* **Work item**: Reproduce the lines below, substituting "camera line" for every occurrence of "lens line" and keeping everything else the same. Leave the pictures out of your answer.

* **Input data**:
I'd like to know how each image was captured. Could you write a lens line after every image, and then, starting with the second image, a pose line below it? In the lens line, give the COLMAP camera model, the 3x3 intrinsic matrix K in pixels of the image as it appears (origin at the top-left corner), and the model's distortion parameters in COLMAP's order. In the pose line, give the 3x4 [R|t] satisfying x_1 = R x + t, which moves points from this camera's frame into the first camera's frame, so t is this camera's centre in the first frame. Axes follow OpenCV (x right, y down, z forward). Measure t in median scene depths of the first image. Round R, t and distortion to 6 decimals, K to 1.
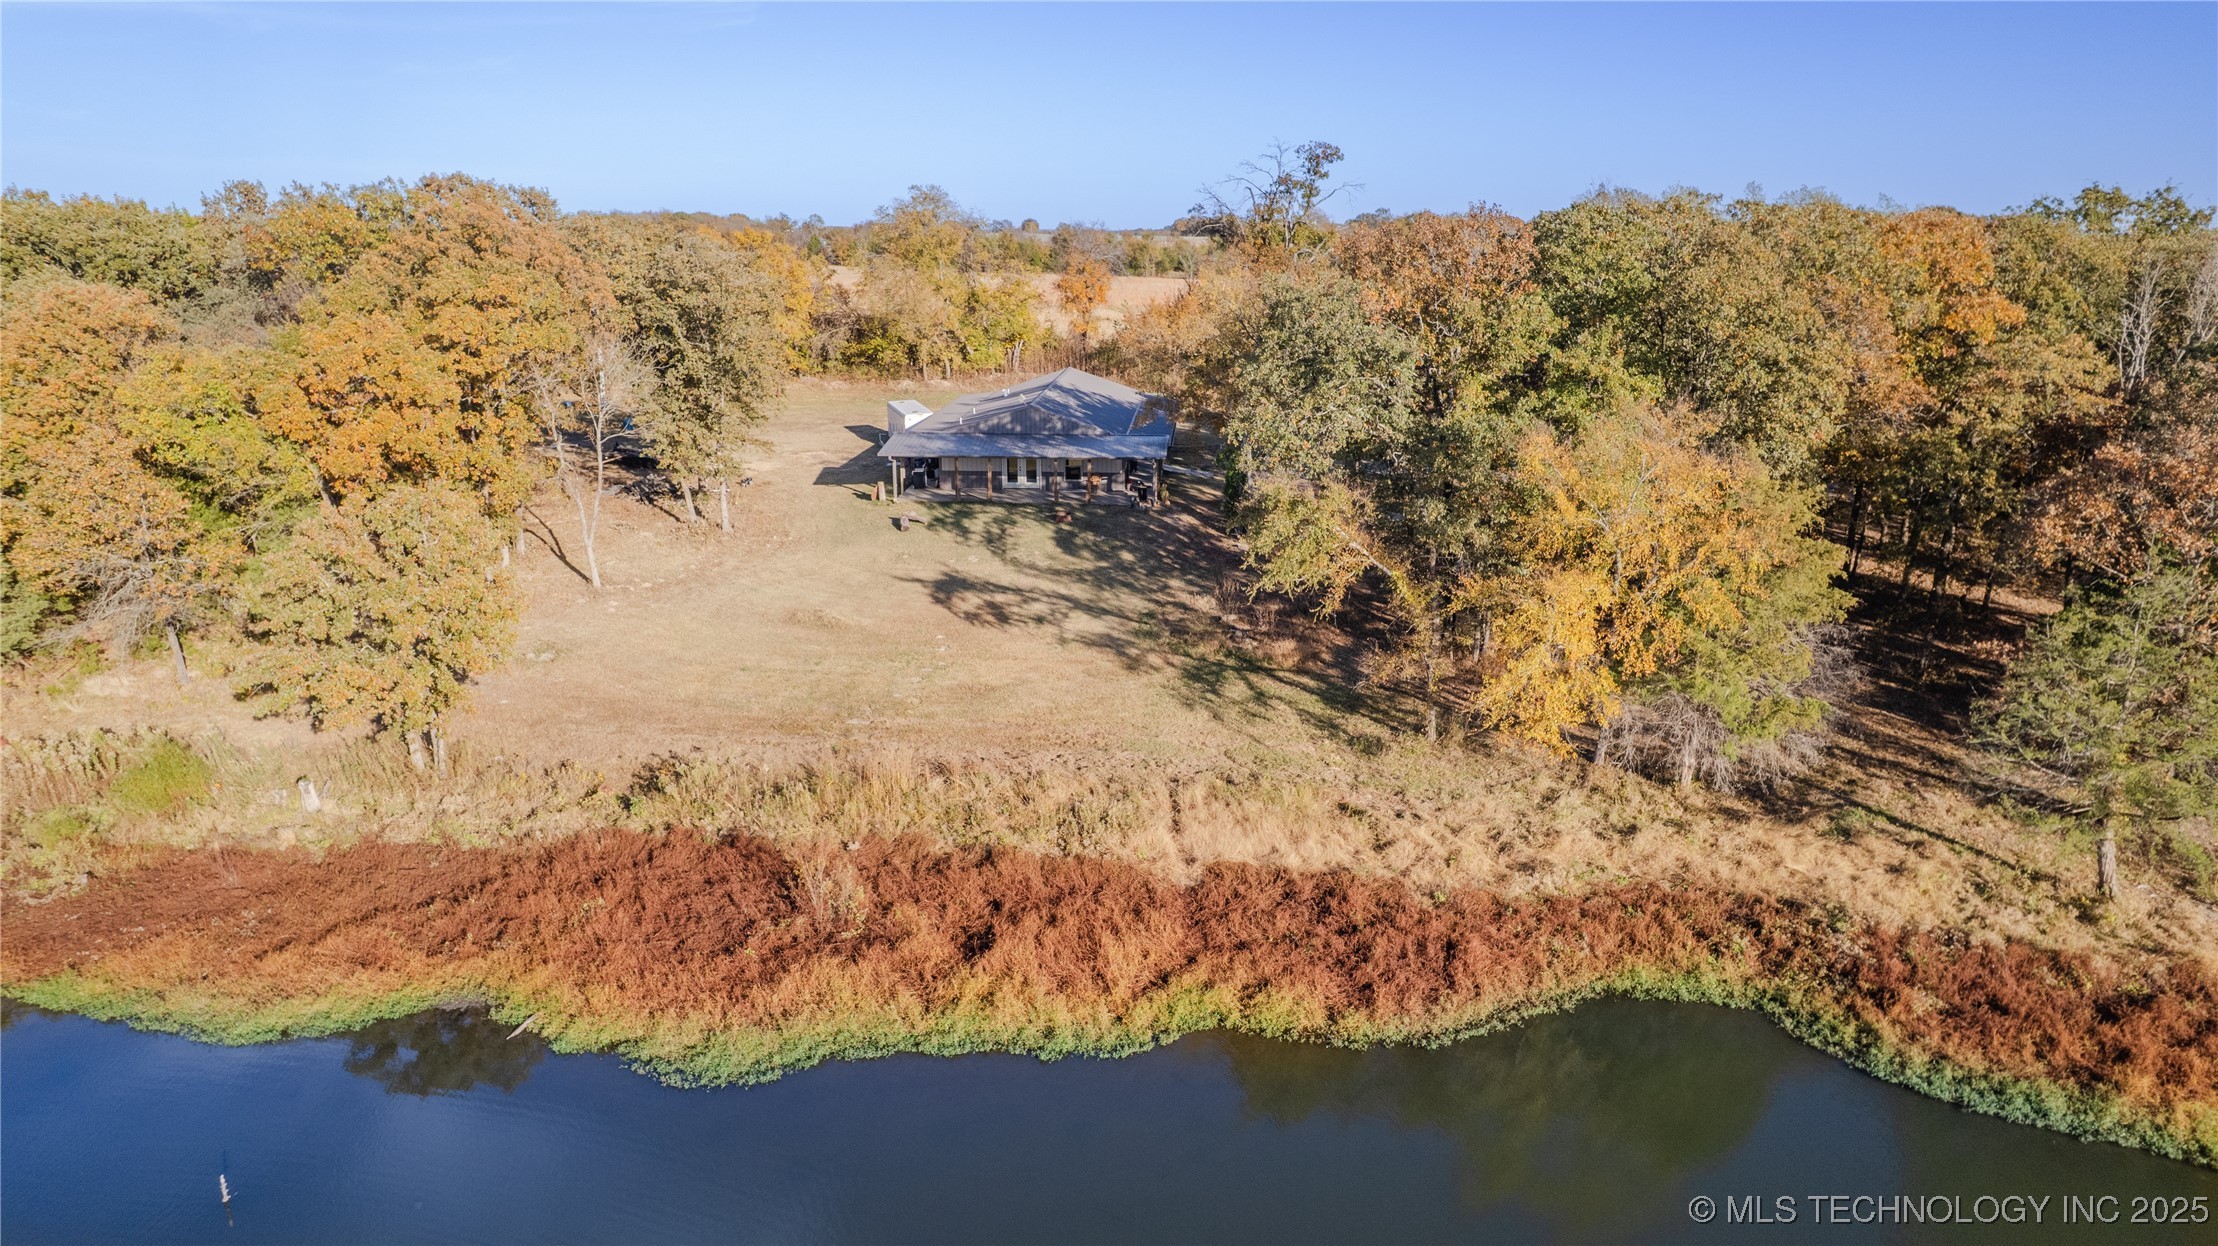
lens RADIAL K [[1464.6, 0, 1104.4], [0, 1464.6, 636.2], [0, 0, 1]] dist [-0.060851, 0.048468]
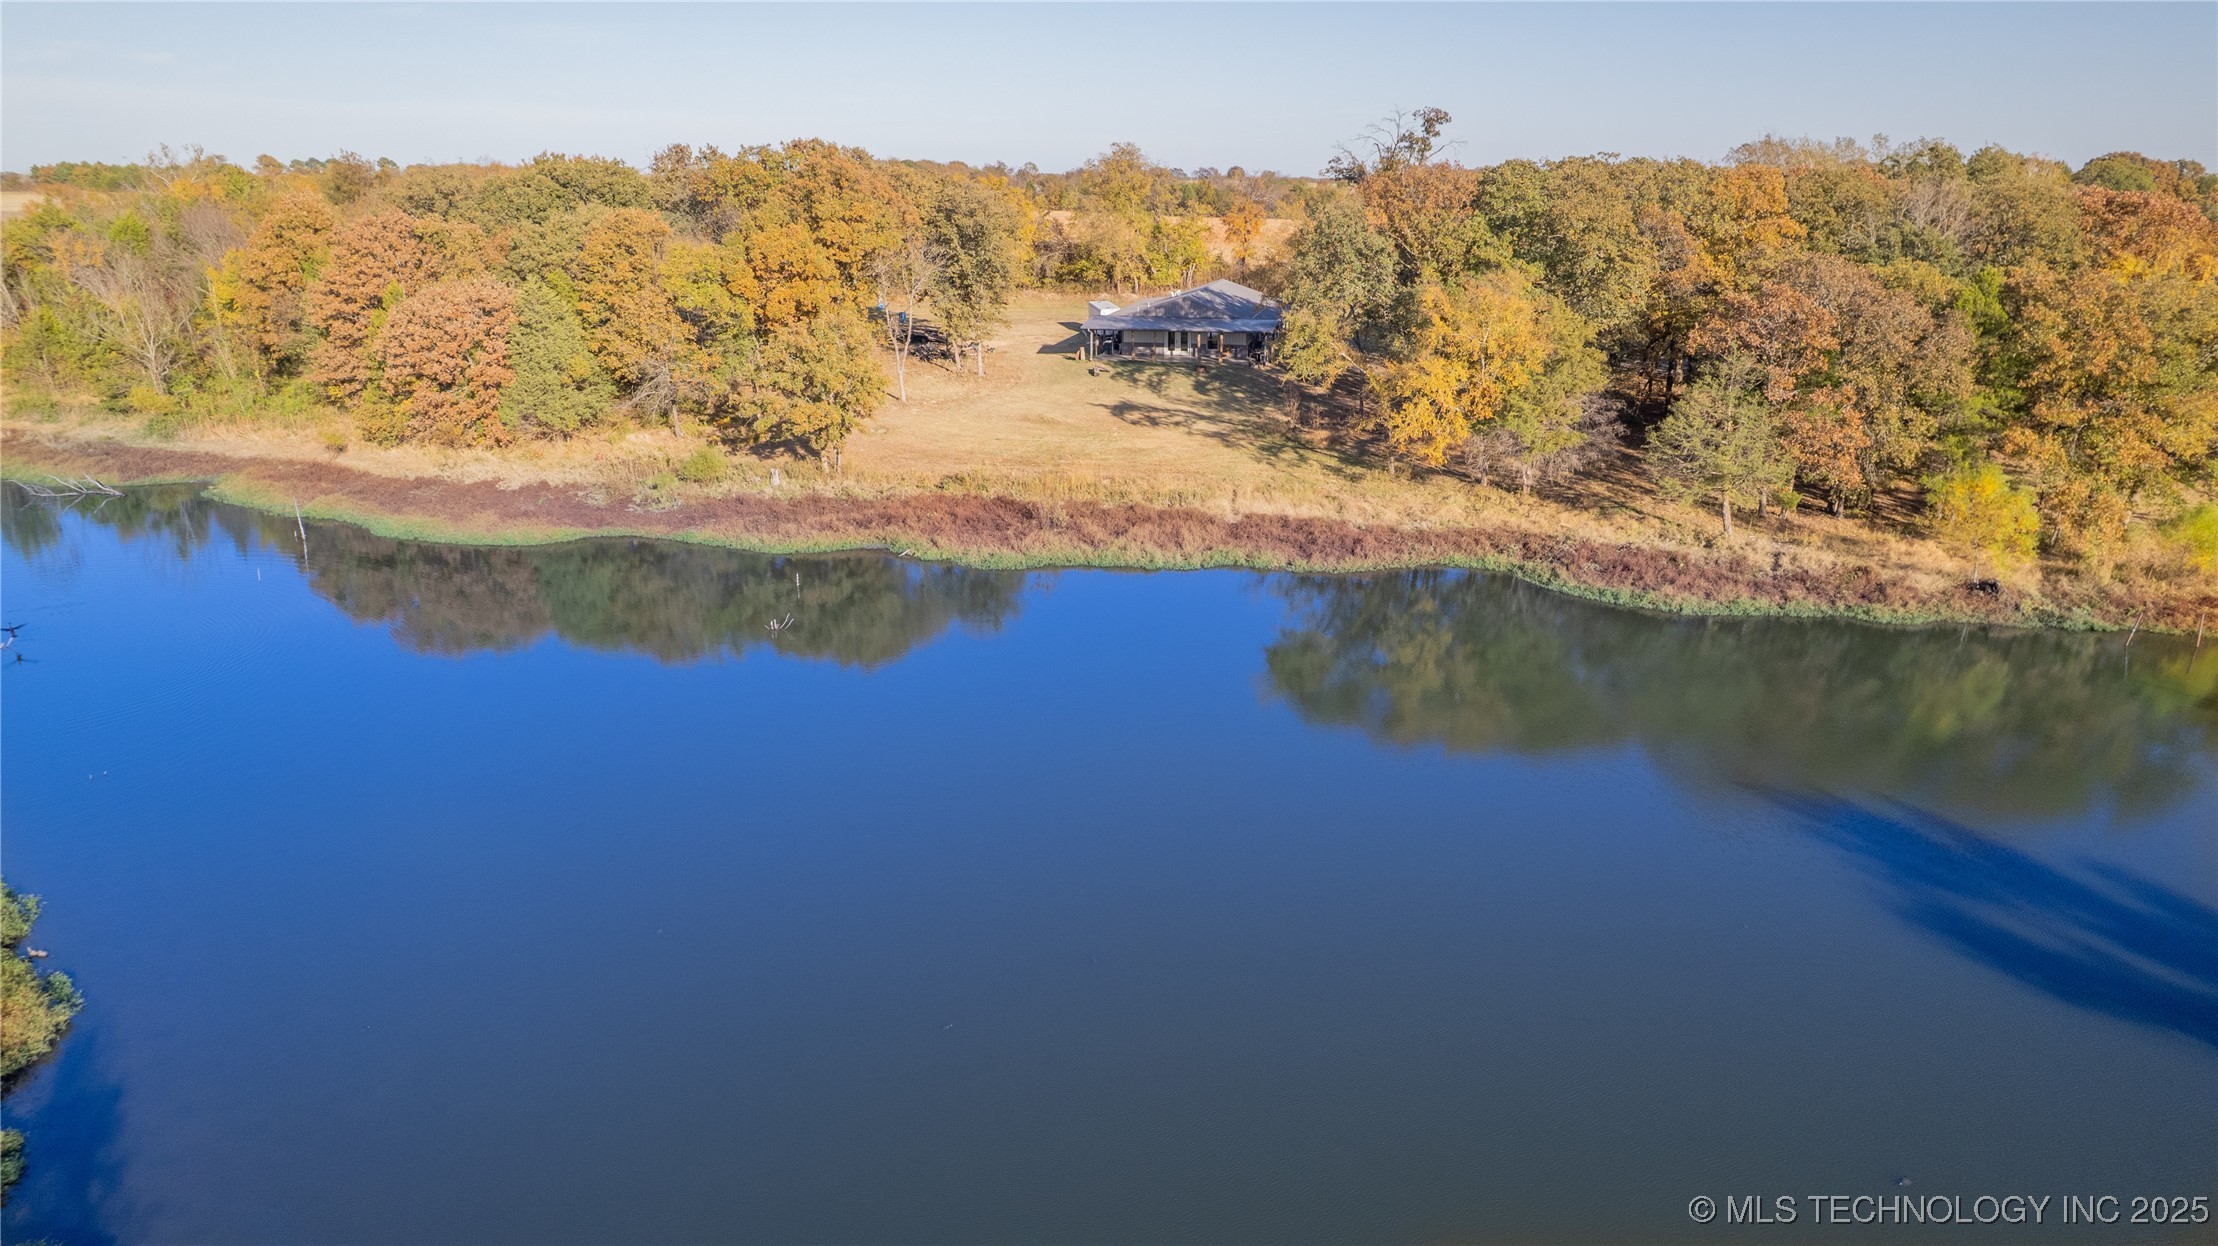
lens RADIAL K [[1464.6, 0, 1097.8], [0, 1464.6, 643.1], [0, 0, 1]] dist [-0.060851, 0.048468]
pose [[0.989907, 0.042306, -0.135260, 0.112451], [-0.037192, 0.998503, 0.040117, 0.197663], [0.136755, -0.034682, 0.989998, -0.704774]]
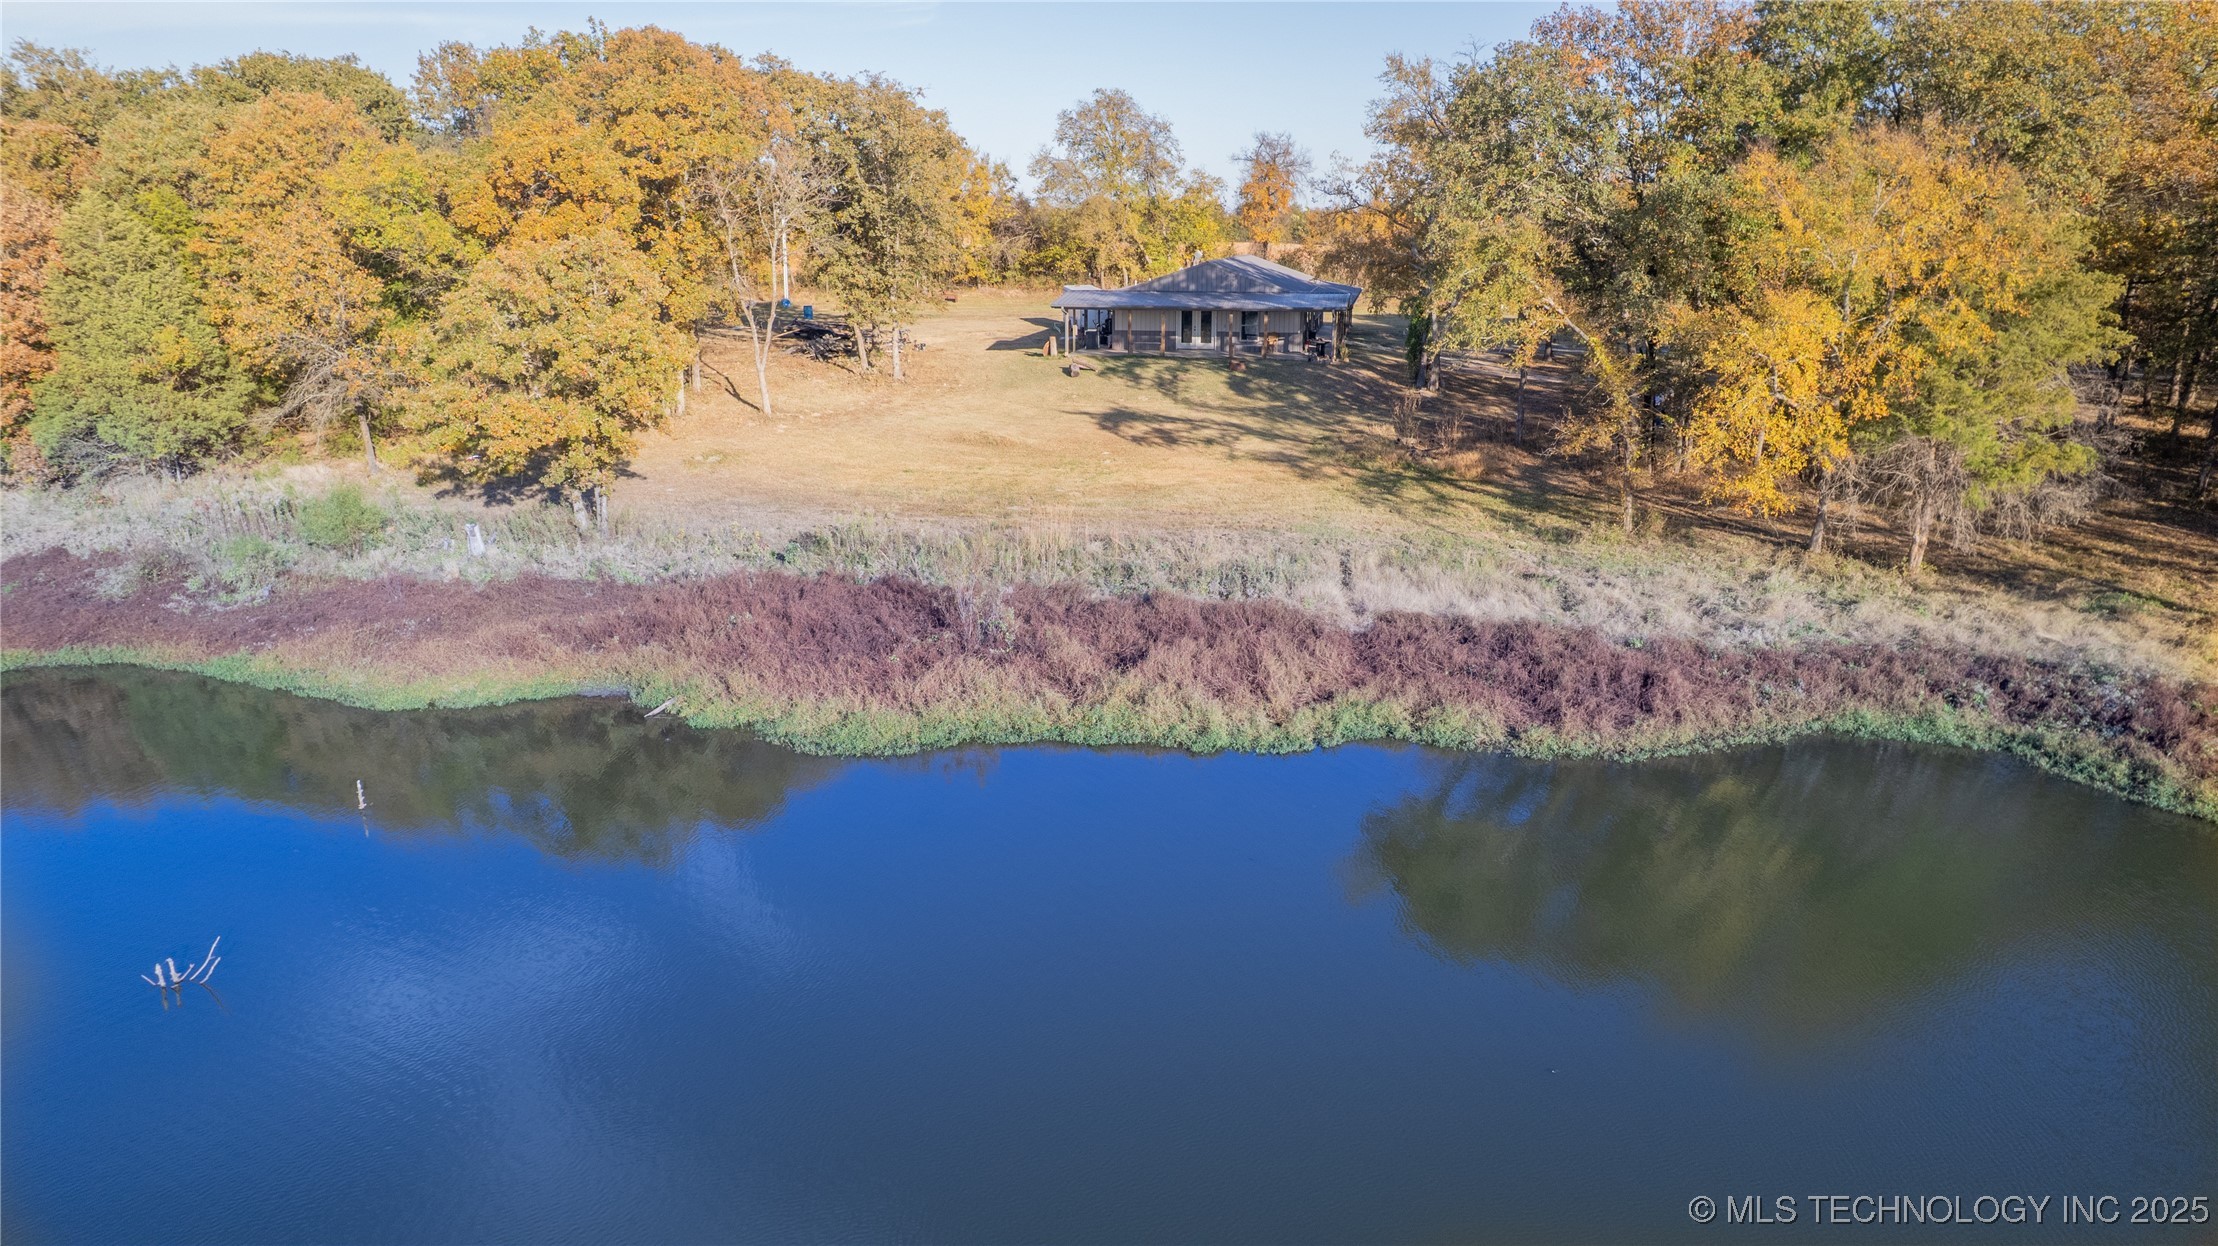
lens RADIAL K [[1464.6, 0, 1095.5], [0, 1464.6, 632.0], [0, 0, 1]] dist [-0.060851, 0.048468]
pose [[0.991814, 0.032178, -0.123571, 0.005045], [-0.032353, 0.999476, 0.000583, 0.134874], [0.123525, 0.003419, 0.992336, 0.039883]]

* **Answer to the exercise**:
I'd like to know how each image was captured. Could you write a camera line after every image, and then, starting with the second image, a pose line below it? In the camera line, give the COLMAP camera model, the 3x3 intrinsic matrix K in pixels of the image as it appears (origin at the top-left corner), and the model's distortion parameters in COLMAP's order. In the pose line, give the 3x4 [R|t] satisfying x_1 = R x + t, which moves points from this camera's frame into the first camera's frame, so t is this camera's centre in the first frame. Axes follow OpenCV (x right, y down, z forward). Measure t in median scene depths of the first image. Round R, t and distortion to 6 decimals, K to 1.
lens RADIAL K [[1464.6, 0, 1104.4], [0, 1464.6, 636.2], [0, 0, 1]] dist [-0.060851, 0.048468]
lens RADIAL K [[1464.6, 0, 1097.8], [0, 1464.6, 643.1], [0, 0, 1]] dist [-0.060851, 0.048468]
pose [[0.989907, 0.042306, -0.135260, 0.112451], [-0.037192, 0.998503, 0.040117, 0.197663], [0.136755, -0.034682, 0.989998, -0.704774]]
lens RADIAL K [[1464.6, 0, 1095.5], [0, 1464.6, 632.0], [0, 0, 1]] dist [-0.060851, 0.048468]
pose [[0.991814, 0.032178, -0.123571, 0.005045], [-0.032353, 0.999476, 0.000583, 0.134874], [0.123525, 0.003419, 0.992336, 0.039883]]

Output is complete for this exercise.